Düsseldorf Franka Potente überrascht mit Romandebüt

Düsseldorf · Die Schauspielerin verwebt in "Allmählich wird es Tag" die Finanzkrise mit der Lebenswelt der US-Mittelklasse.

Ihr Buch spielt da, wo sie sich inzwischen bestens auskennt, besser vielleicht als Lola in Berlin. Lola aus "Lola rennt" ist die Figur, die Franka Potente Ende der 90er Jahre berühmt gemacht hat. Doch seit einigen Jahren lebt die Schauspielerin in Los Angeles, mit ihren zwei Kindern und ihrem Mann Derek Richardson, der ebenfalls Schauspieler ist. Und in L.A. siedelt sie auch die Geschichte ihres ersten Romans an. Amerika sei jetzt ihre Heimat, von dort wolle sie nicht mehr weg. Ihre Kinder lernen nur Englisch, kein Deutsch, weil ihr das auf Dauer zu anstrengend sei.

Franka Potente wird in diesem Jahr 40 – einen Roman zu schreiben, das habe ihr noch gefehlt. Es sei eines der unerfüllten Dinge von ihrer Liste gewesen. Jetzt kann die mehrfache Filmpreisträgerin ein Häkchen dahinter machen: In dieser Woche ist ihr erster Roman erschienen. "Allmählich wird es Tag" ist weder Krimi noch Frauenbuch. Es ist die Geschichte eines Mannes in den späten Vierzigern, der plötzlich seinen Job und seine Ehefrau verliert und in einen Sumpf aus Alkohol und Drogen gerät. Von seinem früheren Leben als Banker erkennt er nur noch Bruchteile wieder – wie "der trockene Pool, dessen Boden jetzt mit einem riesigen Berg verkohlter Gegenstände und Ruß bedeckt ist, kein Türkis mehr zu sehen". Potente verwebt die Folgen der Finanzkrise mit der Lebenswelt der amerikanischen Mittelklasse. "Wie ein gefällter Baum lag er da" – das ist die erste Beschreibung von Protagonist Tim Wilkins, der aber nicht tot ist, sondern nur schrecklich betrunken. Nach und nach erfährt der Leser, was alles schiefgegangen ist im Leben des früheren Erfolgsmanns, dass er seine Frau geschlagen und sich mit seinen Freunden zerstritten hat.

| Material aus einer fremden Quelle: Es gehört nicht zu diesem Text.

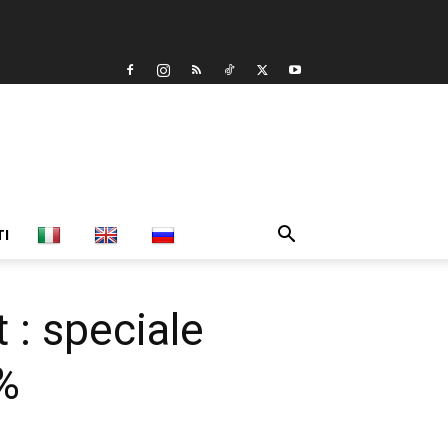
TI
 : speciale
0%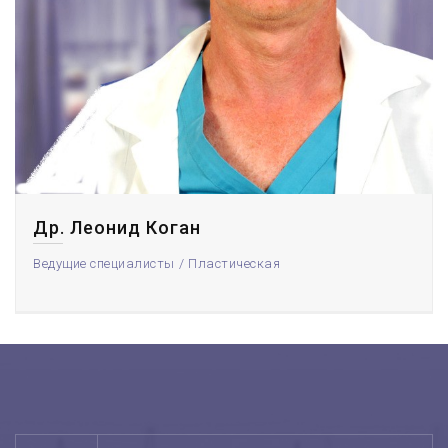
Др. Леонид Коган
Ведущие специалисты
Пластическая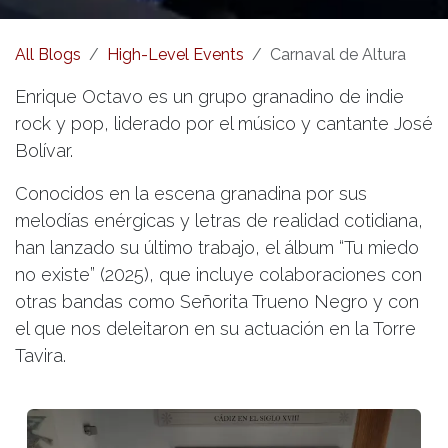
All Blogs
High-Level Events
Carnaval de Altura
Enrique Octavo es un grupo granadino de indie
rock y pop, liderado por el músico y cantante José
Bolívar.
Conocidos en la escena granadina por sus
melodías enérgicas y letras de realidad cotidiana,
han lanzado su último trabajo, el álbum “Tu miedo
no existe” (2025), que incluye colaboraciones con
otras bandas como Señorita Trueno Negro y con
el que nos deleitaron en su actuación en la Torre
Tavira.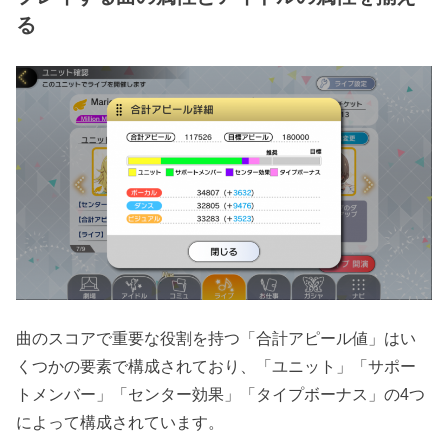
る
曲のスコアで重要な役割を持つ「合計アピール値」はい
くつかの要素で構成されており、「ユニット」「サポー
トメンバー」「センター効果」「タイプボーナス」の4つ
によって構成されています。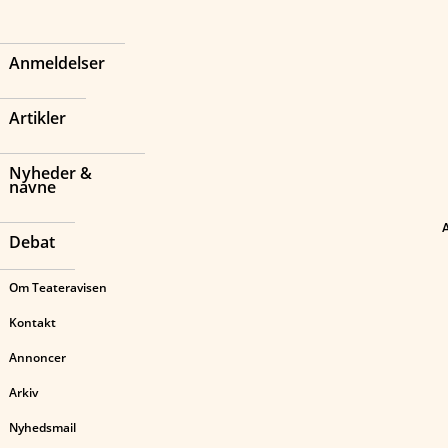
Anmeldelser
Artikler
Nyheder &
navne
Debat
Om Teateravisen
Kontakt
Annoncer
Arkiv
Nyhedsmail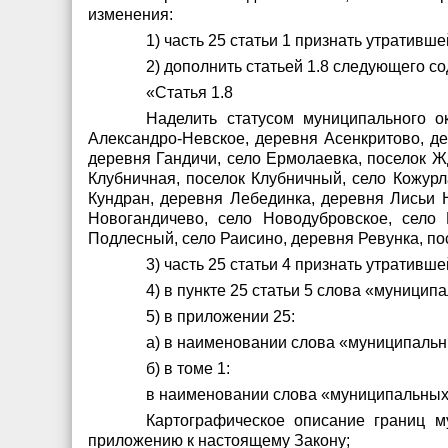
изменения:
1) часть 25 статьи 1 признать утративше
2) дополнить статьей 1.8 следующего с
«Статья 1.8
Наделить статусом муниципального ок
Александро-Невское, деревня Асенкритово, де
деревня Гандичи, село Ермолаевка, поселок Ж
Клубничная, поселок Клубничный, село Кожурл
Кундран, деревня Лебединка, деревня Лисьи Н
Новогандичево, село Новодубровское, село
Подлесный, село Раисино, деревня Ревунка, по
3) часть 25 статьи 4 признать утративше
4) в пункте 25 статьи 5 слова «муници
5) в приложении 25:
а) в наименовании слова «муниципальн
б) в томе 1:
в наименовании слова «муниципальных 
Картографическое описание границ м
приложению к настоящему Закону;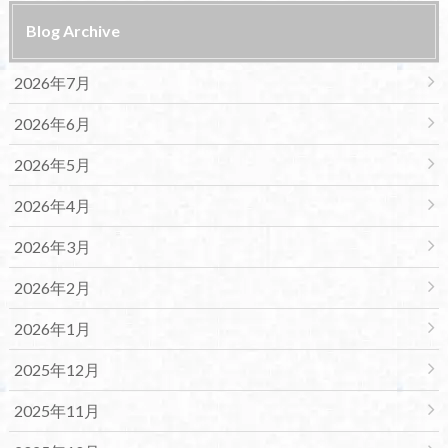
Blog Archive
2026年7月
2026年6月
2026年5月
2026年4月
2026年3月
2026年2月
2026年1月
2025年12月
2025年11月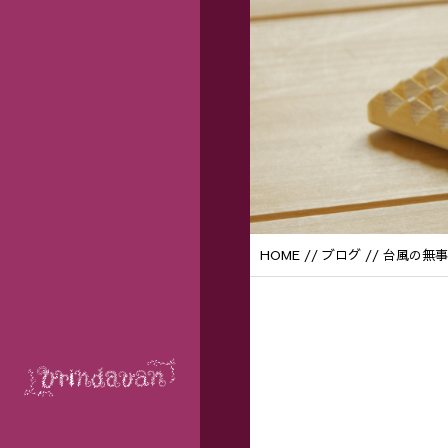
HOME
//
ブログ
// 台風の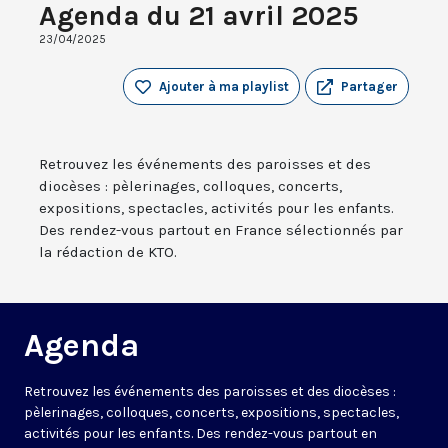
Agenda du 21 avril 2025
23/04/2025
Ajouter à ma playlist
Partager
Retrouvez les événements des paroisses et des
diocèses : pèlerinages, colloques, concerts,
expositions, spectacles, activités pour les enfants.
Des rendez-vous partout en France sélectionnés par
la rédaction de KTO.
Agenda
Retrouvez les événements des paroisses et des diocèses :
pèlerinages, colloques, concerts, expositions, spectacles,
activités pour les enfants. Des rendez-vous partout en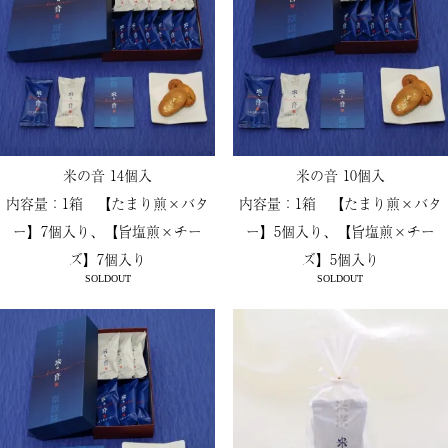
米の音 14個入
米の音 10個入
内容量：1箱 【たまり煎×バタ
内容量：1箱 【たまり煎×バタ
ー】7個入り、【旨塩煎×チー
ー】5個入り、【旨塩煎×チー
ズ】7個入り
ズ】5個入り
SOLDOUT
SOLDOUT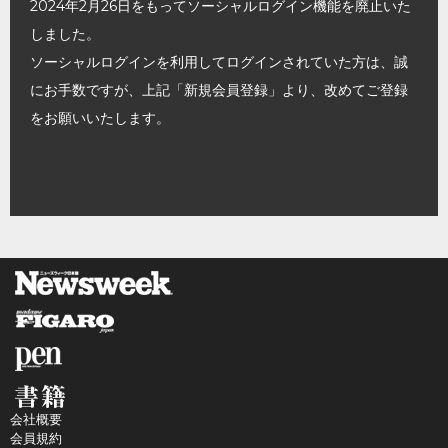
2024年2月26日をもってソーシャルログイン機能を廃止いた
しました。
ソーシャルログインを利用してログインされていた方は、誠
にお手数ですが、上記「新規会員登録」より、改めてご登録
をお願いいたします。
会社概要
会員規約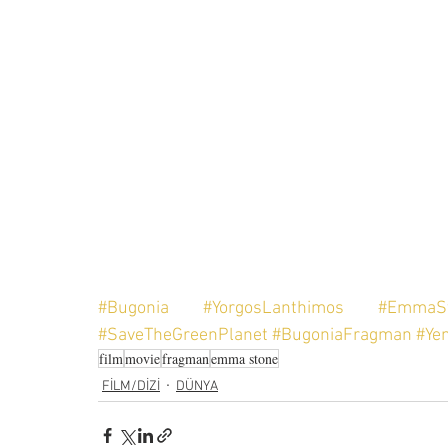
#Bugonia
#YorgosLanthimos
#EmmaS
#SaveTheGreenPlanet
#BugoniaFragman
#Ye
film
movie
fragman
emma stone
FİLM/DİZİ
DÜNYA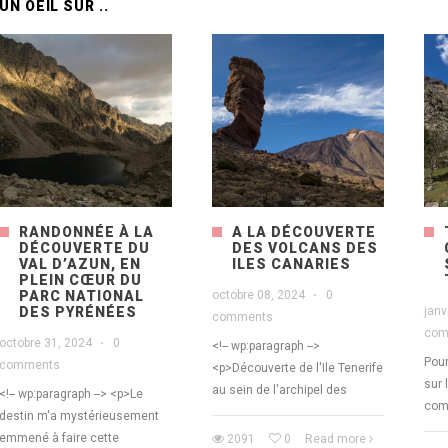
UN OEIL SUR ..
RANDONNÉE À LA
A LA DÉCOUVERTE
DÉCOUVERTE DU
DES VOLCANS DES
VAL D’AZUN, EN
ILES CANARIES
PLEIN CŒUR DU
PARC NATIONAL
octobre 08, 2024
·
0
DES PYRÉNÉES
janv
comments
com
octobre 31, 2024
·
0
<!-- wp:paragraph -->
Pour
comments
<p>Découverte de l'Ile Tenerife
sur 
au sein de l'archipel des
<!-- wp:paragraph --> <p>Le
comp
destin m'a mystérieusement
emmené à faire cette
2091
0
Read more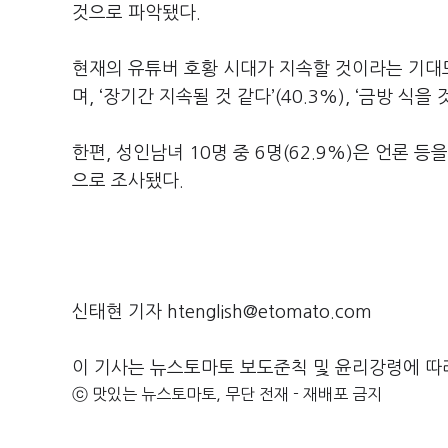
것으로 파악됐다.
현재의 유튜버 호황 시대가 지속할 것이라는 기대도 
며, ‘장기간 지속될 것 같다’(40.3%), ‘금방 식을 
한편, 성인남녀 10명 중 6명(62.9%)은 언론 
으로 조사됐다.
신태현 기자 htenglish@etomato.com
이 기사는 뉴스토마토 보도준칙 및 윤리강령에 따
ⓒ 맛있는 뉴스토마토, 무단 전재 - 재배포 금지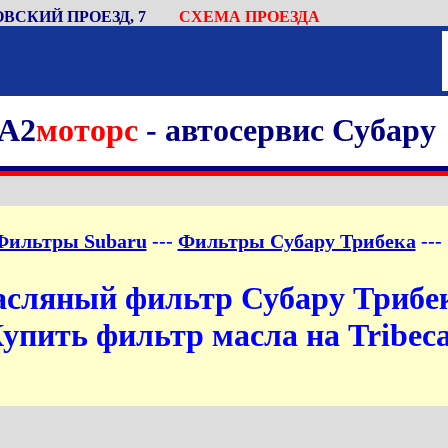
ВСКИЙ ПРОЕЗД, 7
СХЕМА ПРОЕЗДА
A2
моторс
- автосервис Субару
Фильтры Subaru
---
Фильтры Субару Трибека
---
сляный фильтр Субару Трибе
упить фильтр масла на Tribec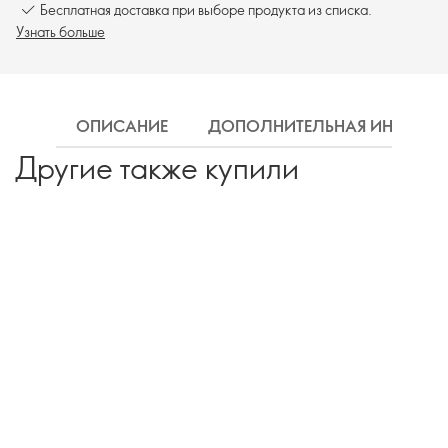
Бесплатная доставка при выборе продукта из списка.
Узнать больше
ОПИСАНИЕ
ДОПОЛНИТЕЛЬНАЯ ИНФОРМ
Другие также купили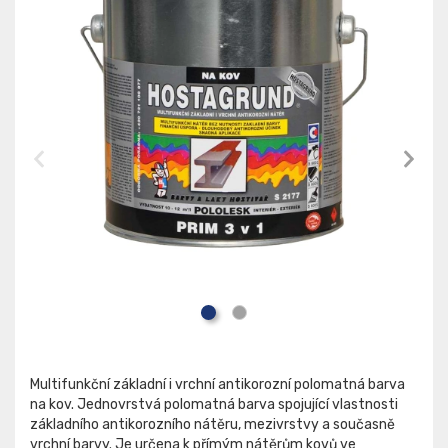
Multifunkční základní i vrchní antikorozní polomatná barva
na kov. Jednovrstvá polomatná barva spojující vlastnosti
základního antikorozního nátěru, mezivrstvy a současně
vrchní barvy. Je určena k přímým nátěrům kovů ve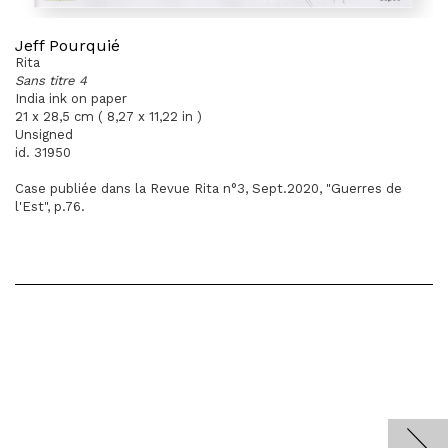
Jeff Pourquié
Rita
Sans titre 4
India ink on paper
21 x 28,5 cm ( 8,27 x 11,22 in )
Unsigned
id. 31950
Case publiée dans la Revue Rita n°3, Sept.2020, "Guerres de
l'Est", p.76.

Nicht nur rennen kann Franka Potente, sie vermag auch zu schreiben: gefühlvoll, teilweise sogar poetisch. Es sind die verletzlichen, gebrochenen Männertypen, in die sich die gebürtige Münsteranerin hervorragend einfühlen kann. Alle paar Minuten flucht Tom Wilkins und stößt ein kurzes, herzhaftes "Fuck" hervor.

Es ist nicht Potentes erstes Buch, die bereits die Erzählungen "Zehn" (2010), das Brieftagebuch "Berlin – Los Angeles" (2005) und ein Fitnessbuch veröffentlicht hat. Aber es ist ihr erster Roman.

Beruflich bleiben die USA allerdings eine Herausforderung für Franka Potente, eine Filmrolle hat sie gerade nicht. Seit ihren großen deutschen Filmen "Elementarteilchen" und "Der Krieger und die Kaiserin" und ihrem Durchbruch in Hollywood – der "Bourne Identität" mit Matt Damon und "Blow" mit Johnny Depp – sind einige Jahre vergangen. In den USA drehte sie seit ihrer Rückkehr 2009 aus Berlin vor allem Serien. Ihren Ehemann lernte sie bei den Dreharbeiten zu Folgen von "Dr. House" kennen.

In erster Linie ist Franka Potente momentan Mama. Sie genieße es, in Kalifornien eine Mutter unter vielen Kindergartenmamis zu sein, und übe vor allem das Überleben mit kleinen Kindern, sagte sie in einem Interview. Anfangs hatte die Westfälin mit ihrer neuen Wahlheimat gefremdelt. Aber Heimat sei da, wo der Mensch ist, den man liebt, betonte sie. Freiheit und Gelassenheit finde sie vor allem beim Schreiben. Es soll nicht bei diesem einen Roman bleiben.